What are these practical bridges, and where are they supposed to lead?

“The stable two-parent family is what we want,” Brooks concludes.  “A few economic support programs and a confident social script could make an enormous difference in getting us there.”

Instead of offering any examples of economic support programs, Brooks offers condescending advice such as “Find someone you love before you have intercourse” and “Create a couple’s budget to make sure you can afford this.”  He also name-checks Chicago Mayor Rahm Emanuel as a “vocal leader in this cause,” failing to mention that Emanuel has been spearheading a racist policy of school closures, police violence, and segregation.

But it’s the first part that is most insidious.  Brooks hearkens back to a romanticized, idealized vision of what marriage is or should be.  But as Friedrich Engels taught us long ago, in The Origin of the Family, Private Property, and the State:

“That the mutual affection of the people concerned should be the one paramount reason for marriage, outweighing everything else, was and always had been absolutely unheard of in the practice of the ruling classes; that sort of thing only happened in romance – or among the oppressed classes, which did not count.”

Brooks’s idea of marriage is and was a patriarchal institution based on property rights.  Engels explains:

“Monogamy was the first form of the family not founded on natural, but on economic conditions, viz.: the victory of private property over primitive and natural collectivism.”

Our idea of marriage developed alongside the concept of private property, and with it came patriarchy, misogyny, and the subjugation of women.  Monogamy, as well as the “no-sex-until-marriage” attitude that Brooks espouses in his column, stem from the desire of men to ensure that their children are really theirs so that their property can never pass down into another’s family.

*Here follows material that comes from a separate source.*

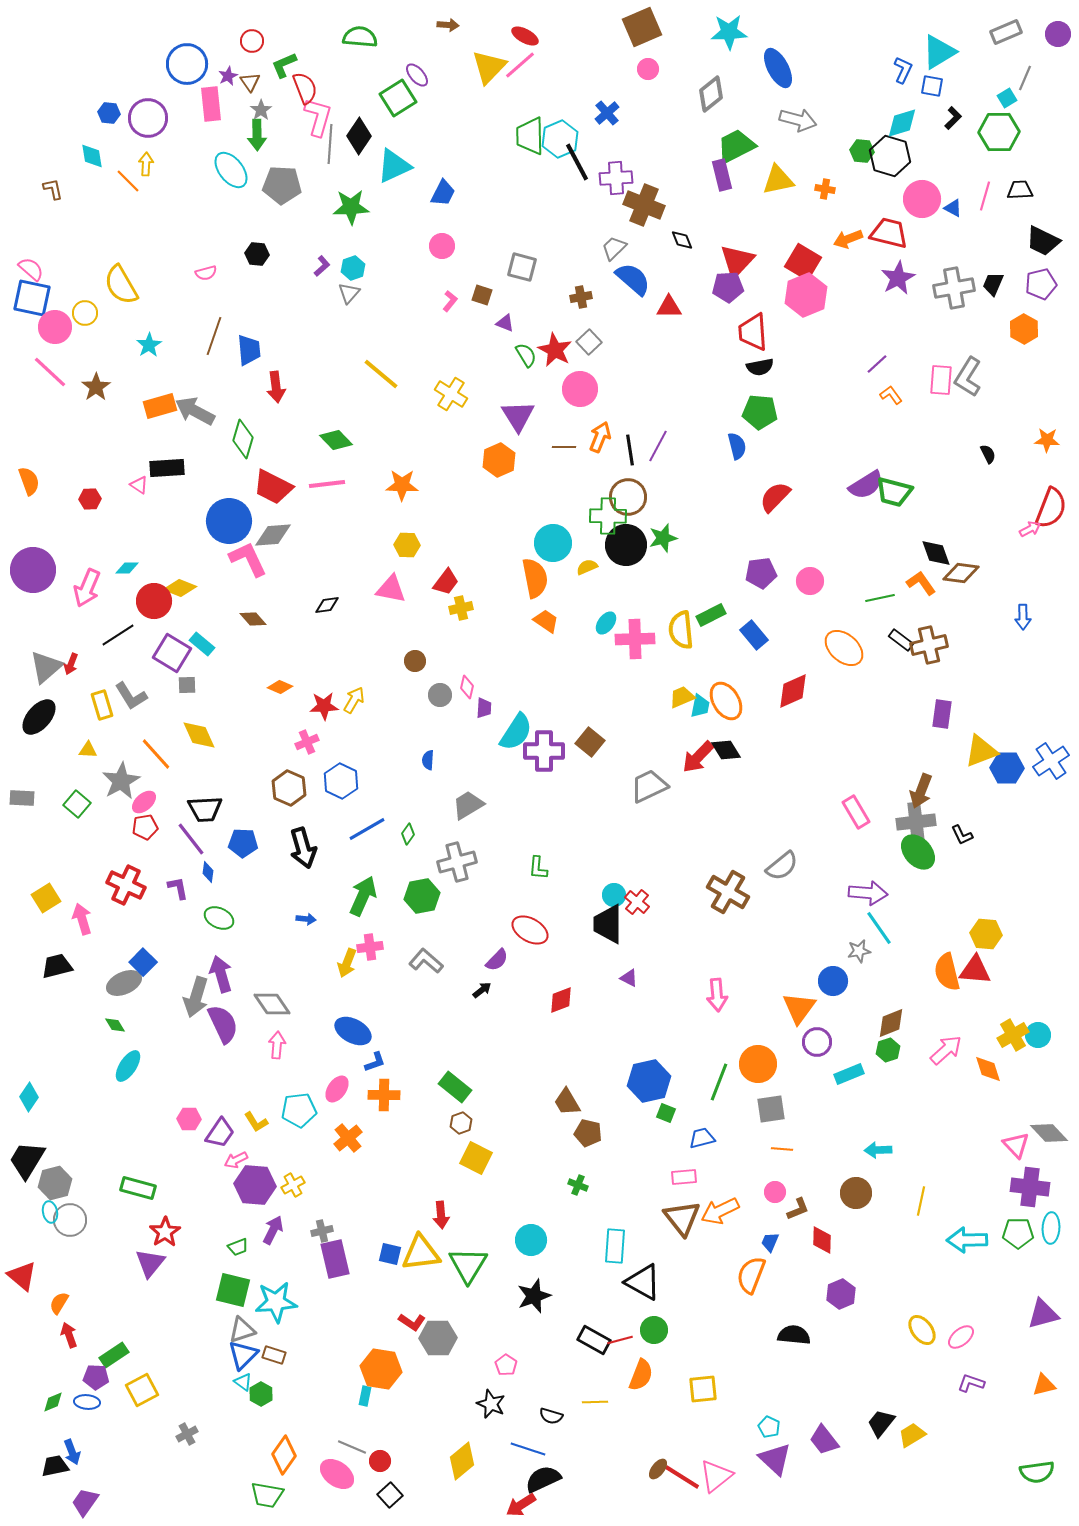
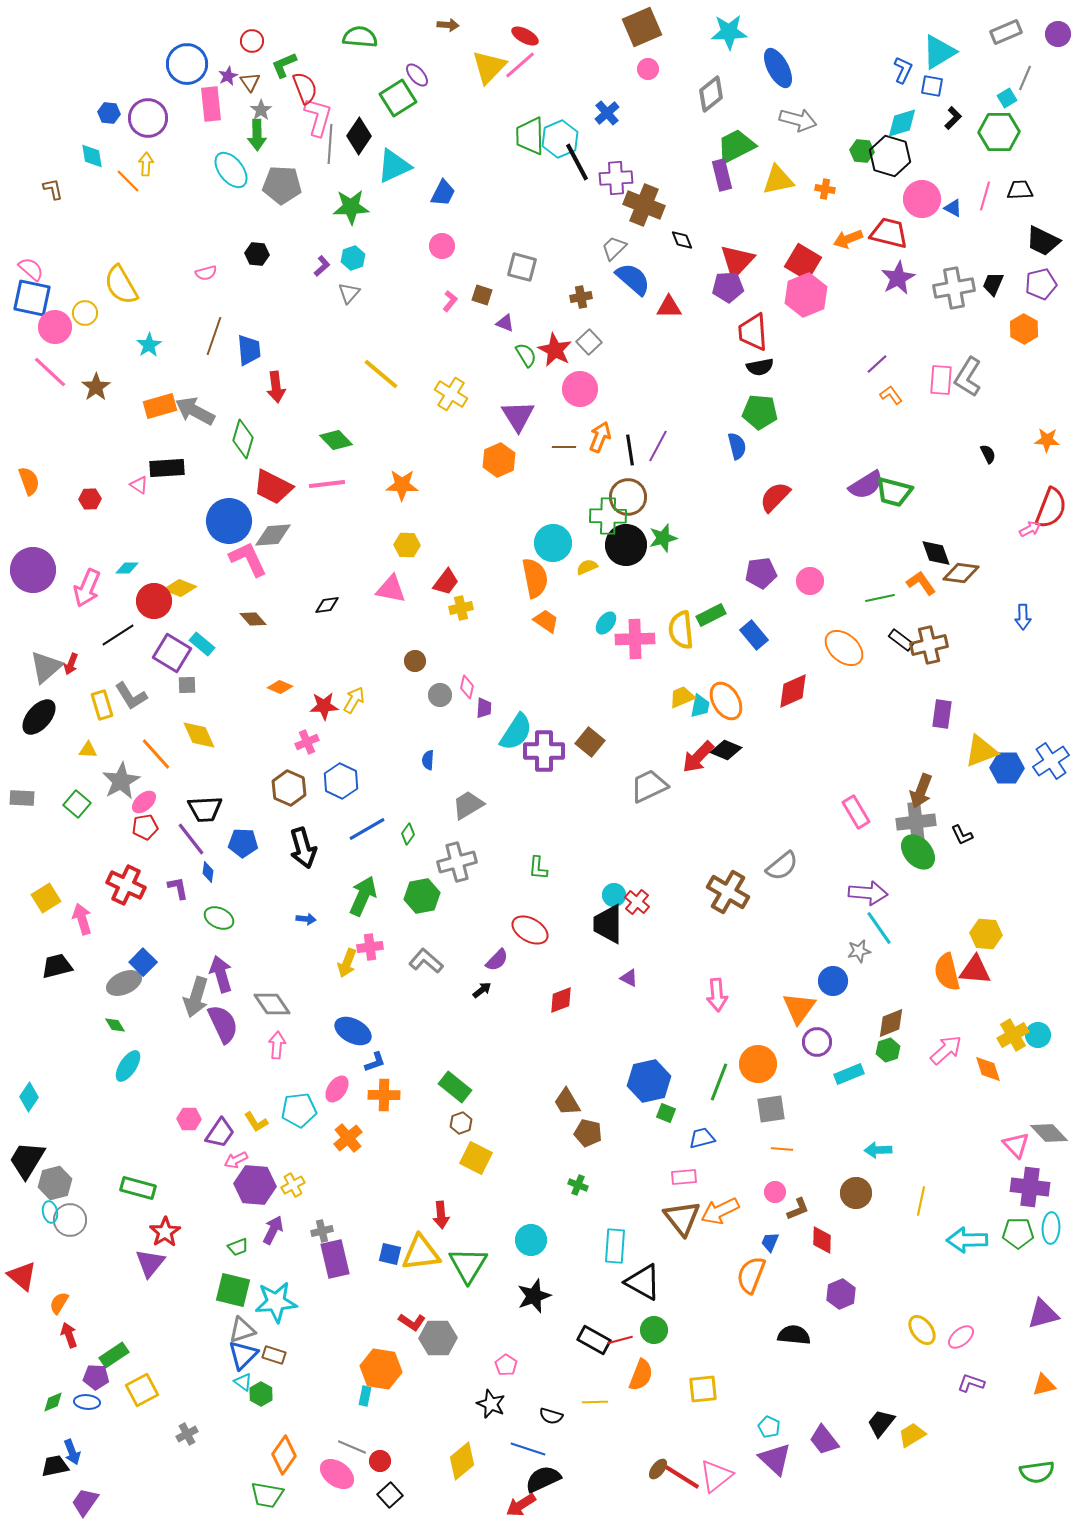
cyan hexagon at (353, 268): moved 10 px up
black diamond at (726, 750): rotated 36 degrees counterclockwise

The supposed epidemic of “deadbeat dads” Brooks and others lament is the natural result of foisting bourgeoisie notions of marriage on oppressed people.  People like Brooks (wealthy white people) do not stay married because they’re more romantic or because they love each other more, but because their marriages (whether they know it or not) are secured by vast quantities of wealth.

The “deadbeat dads” of America’s inner cities have no private property.  They live in crippling poverty, and the notion that they should simply not have children if they can’t afford it borders on eugenics.  None of them can afford it.  This is why organizations like Black Lives Matter are opposed to the “traditional family;” it is an oppressive notion that has no place in their communities.

I don’t expect a dialectical materialist understanding of family relations from a neocon like David Brooks.  What I do expect – what we all should expect – is a society that recognizes the material conditions faced by its citizens, and seeks to change those conditions when they create poverty and suffering.

Instead of treating monogamy as an end unto itself, we should seek to end the conditions that lead to families requiring two parents for children to receive all the opportunities they deserve.   With financial pressures removed, fathers would be truly free to be there for their children.